# Snail mates



## Rferrell (Jan 2, 2013)

What kind of shrimp will not eat my ramshorn snails?


Sent from my iPhone using Petguide.com Free App


----------



## cossie (Dec 19, 2010)

i have kept many shrimp and snails an i have never heard of a shrimp eating ramshorns unless there dead already. If your worried about it though stick to shrimp that get no bigger than 3cm like crystal shrimp and cherry shrimp


----------



## ZebraDanio12 (Jun 17, 2011)

Shrimp won't eat snails....


----------



## Rferrell (Jan 2, 2013)

Ok because I have done research and read that ghost shrimp and red cherry shrimp will eat snails?


Sent from my iPhone using Petguide.com Free App


----------



## P.senegalus (Aug 18, 2011)

I wish my red cherry shrimp would eat the snails in my aquariums, but they just eat around them.
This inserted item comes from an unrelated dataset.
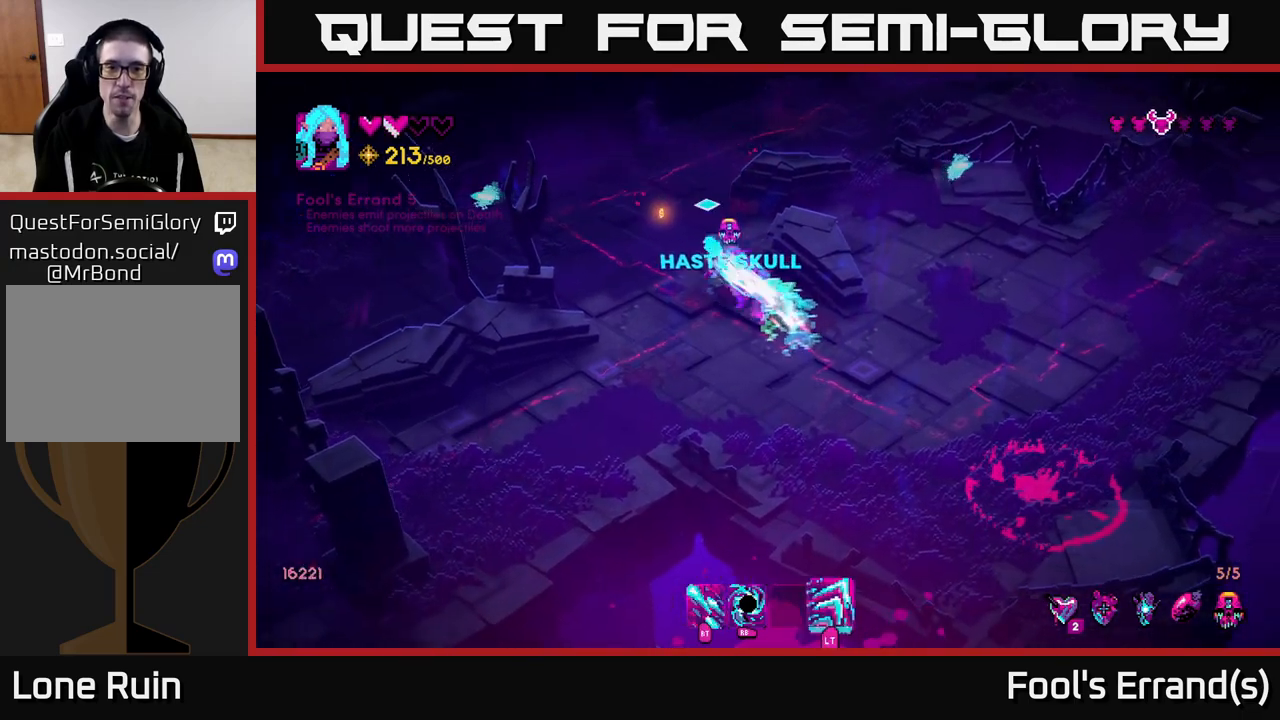
{"buttons": [], "left_stick": "down-right", "right_stick": "down-right", "events": [[17, "L2", "up"], [17, "left_stick", "up"], [200, "right_stick", "center"], [283, "left_stick", "down-right"], [467, "right_stick", "down-right"]]}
I've only seen them eat the dead snails.


----------



## Vayurules (Dec 7, 2012)

P, you could just crush the problem snails shells, then the RCS will clean up the mess.


----------



## P.senegalus (Aug 18, 2011)

Vayurules said:


> P, you could just crush the problem snails shells, then the RCS will clean up the mess.


I do this sometimes and the shrimp seem to enjoy the treat;-) Would be better if the shrimp could do it themselves so I wouldn't have to touch the creepy little snails, lol.


----------